Disease threatens massextinction of frogs

Disease threatens massextinction of frogs

Scientists fear the largest mass extinction since the disappearance of the dinosaurs because of a deadly disease which is sweeping through populations of frogs, toads, newts, salamanders and caecilians across the globe. Amphibians have thrived for hundreds of millions of years but as many as half of all species could perish unless a solution is found.

The spread of the parasitic fungus amphibian chytrid, which has proved deadly for hundreds of amphibian species, may have been made worse by the effects of global warming. The disease has so far proved unstoppable in the wild and can kill 80 per cent of native amphibians within months once it has taken hold.

Amphibians are important as an ‘indicator species’ – similar to canaries in a coal mine – who serve as a warning when there is something wrong with the environment. Now 2008 has been designated Year of the Frog by conservationists to raise awareness of the plight of amphibians and to raise the funds needed for a concerted worldwide effort to save them.

The Amphibian Conservation Action Plan (ACAP) aims to protect the habitat of the amphibians while at the same time finding answers to the environmental problems they face.

The biggest initiative will be an amphibian version of Noah’s Ark costing an estimated £30m where the most vulnerable species will be moved into protected areas in zoos, aquariums and other institutions around the world so their future survival can be guaranteed.

Dataset:
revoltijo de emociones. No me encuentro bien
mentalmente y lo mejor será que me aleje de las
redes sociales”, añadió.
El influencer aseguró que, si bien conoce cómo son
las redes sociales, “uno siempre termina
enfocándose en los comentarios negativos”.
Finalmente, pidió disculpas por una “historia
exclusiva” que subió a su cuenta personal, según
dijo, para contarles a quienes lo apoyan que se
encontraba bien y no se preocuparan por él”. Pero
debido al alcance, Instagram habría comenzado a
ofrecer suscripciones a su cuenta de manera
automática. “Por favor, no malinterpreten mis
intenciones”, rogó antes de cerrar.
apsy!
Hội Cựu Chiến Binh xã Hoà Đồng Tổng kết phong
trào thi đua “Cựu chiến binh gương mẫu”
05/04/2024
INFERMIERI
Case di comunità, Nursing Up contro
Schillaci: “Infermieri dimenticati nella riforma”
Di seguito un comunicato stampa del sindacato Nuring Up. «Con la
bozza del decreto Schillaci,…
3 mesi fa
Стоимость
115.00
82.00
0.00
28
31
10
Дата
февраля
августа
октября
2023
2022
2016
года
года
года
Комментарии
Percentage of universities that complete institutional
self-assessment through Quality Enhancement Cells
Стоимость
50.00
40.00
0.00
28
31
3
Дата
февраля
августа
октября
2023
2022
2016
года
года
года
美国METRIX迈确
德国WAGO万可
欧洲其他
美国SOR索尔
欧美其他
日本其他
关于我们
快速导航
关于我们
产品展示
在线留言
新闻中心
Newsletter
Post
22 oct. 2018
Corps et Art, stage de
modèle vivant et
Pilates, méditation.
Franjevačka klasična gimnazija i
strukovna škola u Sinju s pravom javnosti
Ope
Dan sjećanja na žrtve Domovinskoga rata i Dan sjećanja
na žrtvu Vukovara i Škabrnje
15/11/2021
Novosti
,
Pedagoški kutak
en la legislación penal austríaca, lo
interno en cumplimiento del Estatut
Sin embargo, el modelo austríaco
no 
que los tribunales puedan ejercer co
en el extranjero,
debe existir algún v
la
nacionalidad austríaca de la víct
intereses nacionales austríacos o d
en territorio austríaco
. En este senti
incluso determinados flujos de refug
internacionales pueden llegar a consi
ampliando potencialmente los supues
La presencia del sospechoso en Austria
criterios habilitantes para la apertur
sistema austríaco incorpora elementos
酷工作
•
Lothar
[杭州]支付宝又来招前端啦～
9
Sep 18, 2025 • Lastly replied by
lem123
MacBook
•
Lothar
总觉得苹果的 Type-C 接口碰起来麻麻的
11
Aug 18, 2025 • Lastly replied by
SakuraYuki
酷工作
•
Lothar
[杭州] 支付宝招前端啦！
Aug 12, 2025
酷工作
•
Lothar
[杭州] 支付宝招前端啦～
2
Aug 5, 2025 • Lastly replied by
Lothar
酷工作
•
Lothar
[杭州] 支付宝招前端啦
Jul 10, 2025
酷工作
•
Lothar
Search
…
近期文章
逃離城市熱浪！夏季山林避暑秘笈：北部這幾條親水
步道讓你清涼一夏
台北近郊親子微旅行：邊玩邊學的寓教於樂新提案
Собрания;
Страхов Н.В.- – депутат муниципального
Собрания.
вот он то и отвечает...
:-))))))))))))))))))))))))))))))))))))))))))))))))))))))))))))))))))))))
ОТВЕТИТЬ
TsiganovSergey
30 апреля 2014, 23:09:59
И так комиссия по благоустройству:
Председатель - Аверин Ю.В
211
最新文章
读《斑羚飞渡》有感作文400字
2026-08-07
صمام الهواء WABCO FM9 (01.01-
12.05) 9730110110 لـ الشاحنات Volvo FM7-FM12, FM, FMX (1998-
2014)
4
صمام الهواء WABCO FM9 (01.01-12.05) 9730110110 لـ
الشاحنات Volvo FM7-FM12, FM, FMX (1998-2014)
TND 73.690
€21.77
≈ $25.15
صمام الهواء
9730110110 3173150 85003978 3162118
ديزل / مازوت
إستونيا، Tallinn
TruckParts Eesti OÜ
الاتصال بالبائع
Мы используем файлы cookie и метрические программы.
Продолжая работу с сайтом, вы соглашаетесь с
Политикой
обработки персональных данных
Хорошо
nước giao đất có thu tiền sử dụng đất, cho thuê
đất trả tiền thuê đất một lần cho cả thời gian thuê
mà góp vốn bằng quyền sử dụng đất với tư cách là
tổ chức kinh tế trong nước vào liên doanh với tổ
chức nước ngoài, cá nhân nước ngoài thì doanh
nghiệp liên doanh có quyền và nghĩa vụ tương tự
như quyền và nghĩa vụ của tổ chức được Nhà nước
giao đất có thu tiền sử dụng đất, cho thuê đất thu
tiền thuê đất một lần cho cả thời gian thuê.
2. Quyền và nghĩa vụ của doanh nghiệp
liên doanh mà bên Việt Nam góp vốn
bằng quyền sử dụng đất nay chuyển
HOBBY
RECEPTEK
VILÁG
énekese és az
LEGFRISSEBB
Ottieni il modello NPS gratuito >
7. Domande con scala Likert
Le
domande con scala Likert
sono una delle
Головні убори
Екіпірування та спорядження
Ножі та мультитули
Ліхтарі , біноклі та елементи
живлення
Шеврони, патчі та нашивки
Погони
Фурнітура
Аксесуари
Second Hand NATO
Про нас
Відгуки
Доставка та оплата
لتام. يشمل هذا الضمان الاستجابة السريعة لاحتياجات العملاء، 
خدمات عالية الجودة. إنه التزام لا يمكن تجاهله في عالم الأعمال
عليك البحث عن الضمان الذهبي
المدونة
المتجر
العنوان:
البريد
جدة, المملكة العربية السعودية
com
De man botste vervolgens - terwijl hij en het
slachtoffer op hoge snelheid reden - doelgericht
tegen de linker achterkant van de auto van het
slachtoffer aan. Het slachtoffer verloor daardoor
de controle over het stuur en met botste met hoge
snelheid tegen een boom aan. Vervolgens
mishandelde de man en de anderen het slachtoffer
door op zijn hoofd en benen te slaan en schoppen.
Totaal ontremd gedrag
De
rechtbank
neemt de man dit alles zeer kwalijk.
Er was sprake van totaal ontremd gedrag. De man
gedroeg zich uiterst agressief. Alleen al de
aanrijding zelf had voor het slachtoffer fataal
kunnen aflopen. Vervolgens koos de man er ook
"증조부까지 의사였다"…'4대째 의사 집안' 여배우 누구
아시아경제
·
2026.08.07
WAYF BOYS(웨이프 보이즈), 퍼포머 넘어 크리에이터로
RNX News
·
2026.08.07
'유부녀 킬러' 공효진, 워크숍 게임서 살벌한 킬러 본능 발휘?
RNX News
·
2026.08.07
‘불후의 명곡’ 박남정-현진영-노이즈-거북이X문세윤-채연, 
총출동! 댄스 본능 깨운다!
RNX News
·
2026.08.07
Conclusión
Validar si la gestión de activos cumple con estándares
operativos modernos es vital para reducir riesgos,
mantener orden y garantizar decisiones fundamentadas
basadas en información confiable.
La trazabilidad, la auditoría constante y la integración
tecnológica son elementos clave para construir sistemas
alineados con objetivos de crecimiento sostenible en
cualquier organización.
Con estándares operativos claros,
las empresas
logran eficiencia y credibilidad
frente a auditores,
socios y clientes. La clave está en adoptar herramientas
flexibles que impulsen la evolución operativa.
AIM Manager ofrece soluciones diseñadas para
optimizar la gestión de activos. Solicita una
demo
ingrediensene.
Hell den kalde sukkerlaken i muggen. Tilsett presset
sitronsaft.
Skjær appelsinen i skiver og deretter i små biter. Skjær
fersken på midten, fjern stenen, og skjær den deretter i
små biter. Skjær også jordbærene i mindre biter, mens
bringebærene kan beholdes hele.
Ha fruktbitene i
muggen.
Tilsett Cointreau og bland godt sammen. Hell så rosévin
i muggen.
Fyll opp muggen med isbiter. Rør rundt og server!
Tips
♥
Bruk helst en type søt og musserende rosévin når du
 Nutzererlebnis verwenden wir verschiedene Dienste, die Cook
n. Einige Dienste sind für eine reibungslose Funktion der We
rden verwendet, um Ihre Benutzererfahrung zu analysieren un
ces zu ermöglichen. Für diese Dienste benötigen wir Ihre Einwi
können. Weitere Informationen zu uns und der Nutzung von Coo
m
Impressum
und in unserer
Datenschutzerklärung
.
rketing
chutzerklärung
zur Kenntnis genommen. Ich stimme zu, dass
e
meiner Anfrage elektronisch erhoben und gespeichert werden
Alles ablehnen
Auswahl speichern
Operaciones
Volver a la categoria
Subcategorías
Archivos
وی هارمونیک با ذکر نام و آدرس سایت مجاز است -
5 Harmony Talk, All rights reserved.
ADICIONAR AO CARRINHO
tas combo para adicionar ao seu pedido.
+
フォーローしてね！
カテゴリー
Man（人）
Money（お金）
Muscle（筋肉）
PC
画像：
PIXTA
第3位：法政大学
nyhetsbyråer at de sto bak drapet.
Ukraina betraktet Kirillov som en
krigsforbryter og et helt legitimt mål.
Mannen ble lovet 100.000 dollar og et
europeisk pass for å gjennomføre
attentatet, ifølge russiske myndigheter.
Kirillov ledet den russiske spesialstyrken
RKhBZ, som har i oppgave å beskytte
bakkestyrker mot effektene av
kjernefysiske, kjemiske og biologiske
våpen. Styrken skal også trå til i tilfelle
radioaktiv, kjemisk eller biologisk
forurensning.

Activities:
(1) Extract the passage of the frog disease article from "Amphibians are important" up to and including "problems they face.".
(2) Answer these questions using the frog disease article:
(a) What parasitic fungus is spreading through amphibian populations?
(b) Which year have conservationists designated Year of the Frog?
(c) What is the estimated cost of the amphibian version of Noah's Ark?
The records were taken from a different source than the article.

Response list:
(1)
Amphibians are important as an ‘indicator species’ – similar to canaries in a coal mine – who serve as a warning when there is something wrong with the environment. Now 2008 has been designated Year of the Frog by conservationists to raise awareness of the plight of amphibians and to raise the funds needed for a concerted worldwide effort to save them.

The Amphibian Conservation Action Plan (ACAP) aims to protect the habitat of the amphibians while at the same time finding answers to the environmental problems they face.

(2)
(a) Amphibian chytrid
(b) 2008
(c) £30m